Maintenir l’oral en l’état ?
S’il y a souhait global de « réduction », pourquoi continuer à mettre en place deux épreuves, un écrit et un oral, qui, sous des noms et des modalités différentes, aboutissent à des exercices équivalents ? On ne le sait que trop : le « commentaire » à l’écrit et la « lecture analytique » à l’oral ont les même finalités et évaluent globalement les mêmes compétences : la compréhension, l’analyse et l’interprétation d’un texte littéraire. Si ce n’est que l’oral, tel qu’il se déroule encore trop souvent, invite de surcroît au psittacisme. D’autres modalités restent ici aussi à inventer. Pour s’ajuster notamment à l’évolution d’une discipline qui depuis des décennies tente, bon gré mal gré, de considérer enfin l’élève comme un « sujet lecteur », d’accorder plus d’importance au travail des compétences orales, de favoriser des apprentissages plus actifs et plus collaboratifs, d’accueillir par exemple les nouvelles façons de lire et d’écrire que libère le numérique. Fera-t-on comme s’il ne s’était rien passé ? Fera-t-on table rase de 7 Rendez-vous des lettres qui, sous l’égide de l’Inspection générale, ont mis en mouvement l’enseignement du français ? Ne pourrait-on imaginer à l’oral de l’EAF une présentation plus ouverte qu’elle ne l’est aujourd’hui ? Plus ouverte dans ses contenus : présentation d’extraits étudiés et/ou d’œuvres étudiées et/ou / de lectures cursives et/ou d’activités créatives et/ou de projets collaboratifs …

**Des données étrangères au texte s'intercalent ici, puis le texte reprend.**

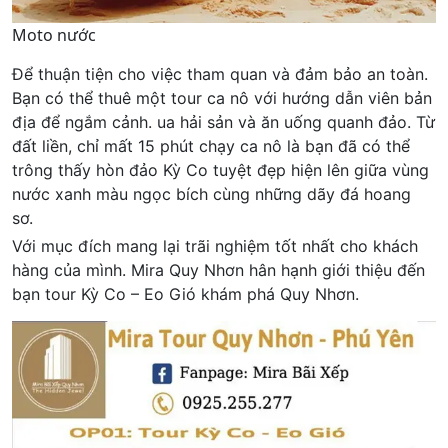
Moto nước
Để thuận tiện cho việc tham quan và đảm bảo an toàn.
Bạn có thể thuê một tour ca nô với hướng dẫn viên bản
địa để ngắm cảnh. ua hải sản và ăn uống quanh đảo. Từ
đất liền, chỉ mất 15 phút chạy ca nô là bạn đã có thể
trông thấy hòn đảo Kỳ Co tuyệt đẹp hiện lên giữa vùng
nước xanh màu ngọc bích cùng những dãy đá hoang
sơ.
Với mục đích mang lại trãi nghiệm tốt nhất cho khách
hàng của mình. Mira Quy Nhơn hân hạnh giới thiệu đến
bạn tour Kỳ Co – Eo Gió khám phá Quy Nhơn.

Plus ouvertes aussi dans ses modalités : le numérique doit assurément y trouver sa place tant il met en œuvre de nouvelles façons d’apprendre et de partager, tant il nécessite lui-même des apprentissages. « Pourquoi pas, imaginait par exemple François Bon dès 2012, un contrat de l’enseignant avec sa classe permettant à ceux qui choisiraient en début de première l’option écriture d’invention de se présenter à l’EAF avec un dossier incluant leurs productions tout au long de l’année, pour un entretien raisonné sur leurs lectures, l’évolution de leur écriture, et ce qui s’en est induit pour la langue ? »
On sait combien les modalités d’évaluation finale influent sur la pédagogie mise en œuvre dans les classes. Ce qui se joue à travers les choix à venir, c’est le quotidien des lycéen.nes français.es dans les prochaines années, c’est aussi le sens que nous voulons donner au travail en classe de la langue et de la littérature.